ACTION ITEM: In the material below, change every "attackers" to "threat actors" and reproduce the rest of the source text unaltered, without the pictures.

Excerpts from a dataset:
--------------------
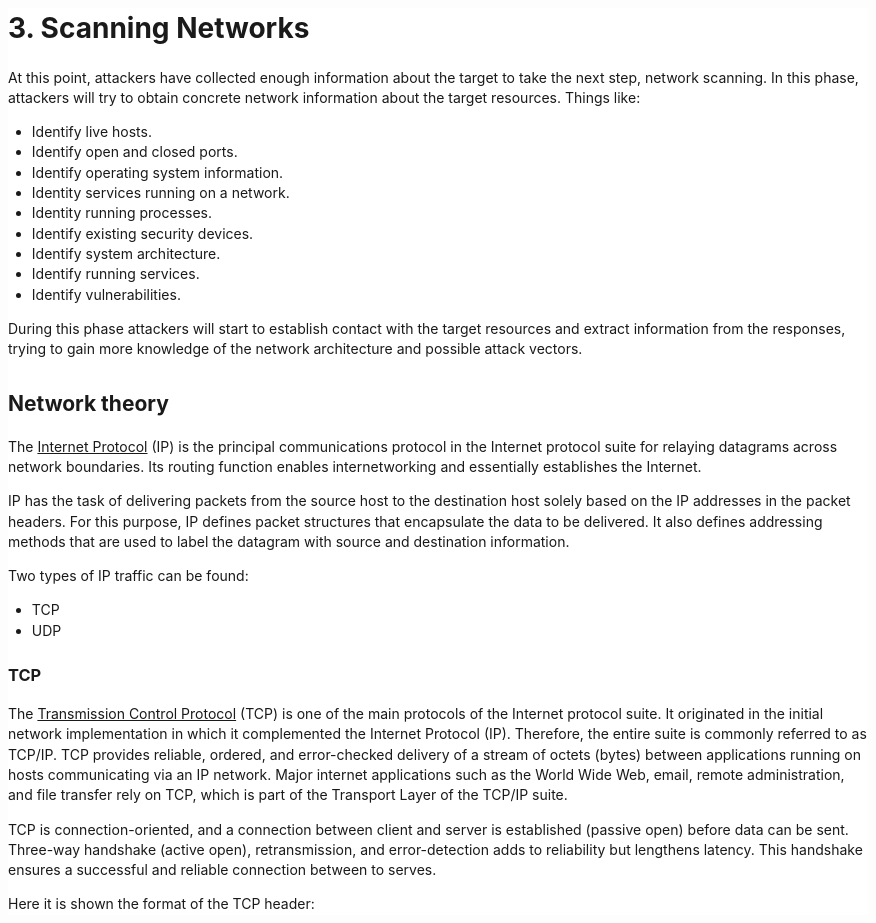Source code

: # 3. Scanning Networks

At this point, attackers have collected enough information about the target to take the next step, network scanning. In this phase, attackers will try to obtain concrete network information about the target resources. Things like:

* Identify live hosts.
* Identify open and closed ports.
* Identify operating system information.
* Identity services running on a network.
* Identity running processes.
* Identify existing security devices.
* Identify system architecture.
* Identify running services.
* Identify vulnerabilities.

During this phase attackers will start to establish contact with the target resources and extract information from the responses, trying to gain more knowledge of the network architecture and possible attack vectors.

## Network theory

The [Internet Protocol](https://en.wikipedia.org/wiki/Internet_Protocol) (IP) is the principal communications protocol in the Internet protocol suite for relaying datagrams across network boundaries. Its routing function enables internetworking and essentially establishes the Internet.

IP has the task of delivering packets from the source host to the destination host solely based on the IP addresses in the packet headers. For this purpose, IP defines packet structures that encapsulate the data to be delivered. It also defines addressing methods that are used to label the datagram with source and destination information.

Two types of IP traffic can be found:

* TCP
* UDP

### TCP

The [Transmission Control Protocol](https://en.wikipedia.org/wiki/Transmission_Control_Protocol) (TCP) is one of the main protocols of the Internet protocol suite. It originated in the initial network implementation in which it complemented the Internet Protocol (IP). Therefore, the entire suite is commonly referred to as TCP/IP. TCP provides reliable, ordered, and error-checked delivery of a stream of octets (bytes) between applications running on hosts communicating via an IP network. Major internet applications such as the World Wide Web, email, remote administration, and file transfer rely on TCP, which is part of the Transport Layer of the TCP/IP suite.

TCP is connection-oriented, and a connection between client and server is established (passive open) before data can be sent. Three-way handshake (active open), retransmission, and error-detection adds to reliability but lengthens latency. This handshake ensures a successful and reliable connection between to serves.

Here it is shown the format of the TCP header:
--------------------
EXERCISE ANSWER:
Source code

: # 3. Scanning Networks

At this point, threat actors have collected enough information about the target to take the next step, network scanning. In this phase, threat actors will try to obtain concrete network information about the target resources. Things like:

* Identify live hosts.
* Identify open and closed ports.
* Identify operating system information.
* Identity services running on a network.
* Identity running processes.
* Identify existing security devices.
* Identify system architecture.
* Identify running services.
* Identify vulnerabilities.

During this phase threat actors will start to establish contact with the target resources and extract information from the responses, trying to gain more knowledge of the network architecture and possible attack vectors.

## Network theory

The [Internet Protocol](https://en.wikipedia.org/wiki/Internet_Protocol) (IP) is the principal communications protocol in the Internet protocol suite for relaying datagrams across network boundaries. Its routing function enables internetworking and essentially establishes the Internet.

IP has the task of delivering packets from the source host to the destination host solely based on the IP addresses in the packet headers. For this purpose, IP defines packet structures that encapsulate the data to be delivered. It also defines addressing methods that are used to label the datagram with source and destination information.

Two types of IP traffic can be found:

* TCP
* UDP

### TCP

The [Transmission Control Protocol](https://en.wikipedia.org/wiki/Transmission_Control_Protocol) (TCP) is one of the main protocols of the Internet protocol suite. It originated in the initial network implementation in which it complemented the Internet Protocol (IP). Therefore, the entire suite is commonly referred to as TCP/IP. TCP provides reliable, ordered, and error-checked delivery of a stream of octets (bytes) between applications running on hosts communicating via an IP network. Major internet applications such as the World Wide Web, email, remote administration, and file transfer rely on TCP, which is part of the Transport Layer of the TCP/IP suite.

TCP is connection-oriented, and a connection between client and server is established (passive open) before data can be sent. Three-way handshake (active open), retransmission, and error-detection adds to reliability but lengthens latency. This handshake ensures a successful and reliable connection between to serves.

Here it is shown the format of the TCP header:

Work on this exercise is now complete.